Text for analysis Start Marker

AP English Language and Composition (Sem 1)

Enrollment Message:

Schools/students are required to provide their own books for this course. Please see the course description under Additional Costs for the list of required books. ATTENTION: Due to the rigor and testing requirements of this year long course, we highly recommend that a student be enrolled for Sem 2 at the time of their Sem 1 enrollment. Enrolling early increases the likelihood that the student is able to stay with the same instructor all year which is advantageous for student success in this course. There is always the opportunity to drop once 2nd semester begins. This course includes REQUIRED due dates. All due dates in AP courses offered in Semester 2 occur prior to the national AP exam date published by the College Board.

This is the first semester in a two-semester sequence and provides students with college level instruction in studying and writing various kinds of analytic or persuasive essays on literary and nonliterary topics in language, rhetoric and expository writing. Students will become skilled readers of prose written in various periods, disciplines, and rhetorical contexts. Both their reading and writing should make students aware of the interactions among a writer’s purposes, audience expectations, and subjects as well as the way writing conventions and language contribute to effectiveness in writing. This course will effectively prepare students for the AP Exam by enabling them to read, comprehend, and write about complex texts, while developing further communication skills on a college level. Course does not include the AP Exam; students can contact their school’s AP Coordinator or the College Board to sign up to take the Exam. In order to maintain the integrity of AP standards, all AP course midterm and final exams must be proctored. Prerequisites: Three years of high school English

Course Objectives: After successfully completing this course, the student will:

  • Recognize and use kinds and levels of diction from the casual to the formal.
  • Use appropriate varieties of sentence structures in writing.

Text for analysis End Marker

# [Work instruction 1]
Under the course description, what prerequisite must a student have completed before taking this course?
# [Work instruction 2]
Turn everything in the records from the line containing "</restrictions>" down to the final line of the records, both included, into a JSON list of strings with one string per line and no blank lines.

Entries provided Start Marker

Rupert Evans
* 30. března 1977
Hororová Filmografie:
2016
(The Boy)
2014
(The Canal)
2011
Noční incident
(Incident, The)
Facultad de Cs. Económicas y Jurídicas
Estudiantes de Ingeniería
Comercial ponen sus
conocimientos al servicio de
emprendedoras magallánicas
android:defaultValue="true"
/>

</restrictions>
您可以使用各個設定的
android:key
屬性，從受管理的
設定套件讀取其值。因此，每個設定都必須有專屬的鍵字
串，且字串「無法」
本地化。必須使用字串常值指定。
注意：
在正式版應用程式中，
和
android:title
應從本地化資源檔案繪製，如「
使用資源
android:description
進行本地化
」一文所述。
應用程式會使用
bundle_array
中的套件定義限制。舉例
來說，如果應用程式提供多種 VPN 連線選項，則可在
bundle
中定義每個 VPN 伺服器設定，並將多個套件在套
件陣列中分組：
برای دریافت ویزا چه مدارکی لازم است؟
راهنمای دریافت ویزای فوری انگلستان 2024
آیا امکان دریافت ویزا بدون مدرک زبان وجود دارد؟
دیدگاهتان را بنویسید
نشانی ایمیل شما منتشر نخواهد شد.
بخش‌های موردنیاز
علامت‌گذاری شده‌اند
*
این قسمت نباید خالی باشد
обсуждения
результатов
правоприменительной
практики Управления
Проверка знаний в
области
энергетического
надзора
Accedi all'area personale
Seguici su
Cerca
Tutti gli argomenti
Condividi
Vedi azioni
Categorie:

Entries provided End Marker

# [Exercise answer 1]
Three years of high school English.

# [Exercise answer 2]
[
  "</restrictions>",
  "您可以使用各個設定的",
  "android:key",
  "屬性，從受管理的",
  "設定套件讀取其值。因此，每個設定都必須有專屬的鍵字",
  "串，且字串「無法」",
  "本地化。必須使用字串常值指定。",
  "注意：",
  "在正式版應用程式中，",
  "和",
  "android:title",
  "應從本地化資源檔案繪製，如「",
  "使用資源",
  "android:description",
  "進行本地化",
  "」一文所述。",
  "應用程式會使用",
  "bundle_array",
  "中的套件定義限制。舉例",
  "來說，如果應用程式提供多種 VPN 連線選項，則可在",
  "bundle",
  "中定義每個 VPN 伺服器設定，並將多個套件在套",
  "件陣列中分組：",
  "برای دریافت ویزا چه مدارکی لازم است؟",
  "راهنمای دریافت ویزای فوری انگلستان 2024",
  "آیا امکان دریافت ویزا بدون مدرک زبان وجود دارد؟",
  "دیدگاهتان را بنویسید",
  "نشانی ایمیل شما منتشر نخواهد شد.",
  "بخش‌های موردنیاز",
  "علامت‌گذاری شده‌اند",
  "*",
  "این قسمت نباید خالی باشد",
  "обсуждения",
  "результатов",
  "правоприменительной",
  "практики Управления",
  "Проверка знаний в",
  "области",
  "энергетического",
  "надзора",
  "Accedi all'area personale",
  "Seguici su",
  "Cerca",
  "Tutti gli argomenti",
  "Condividi",
  "Vedi azioni",
  "Categorie:"
]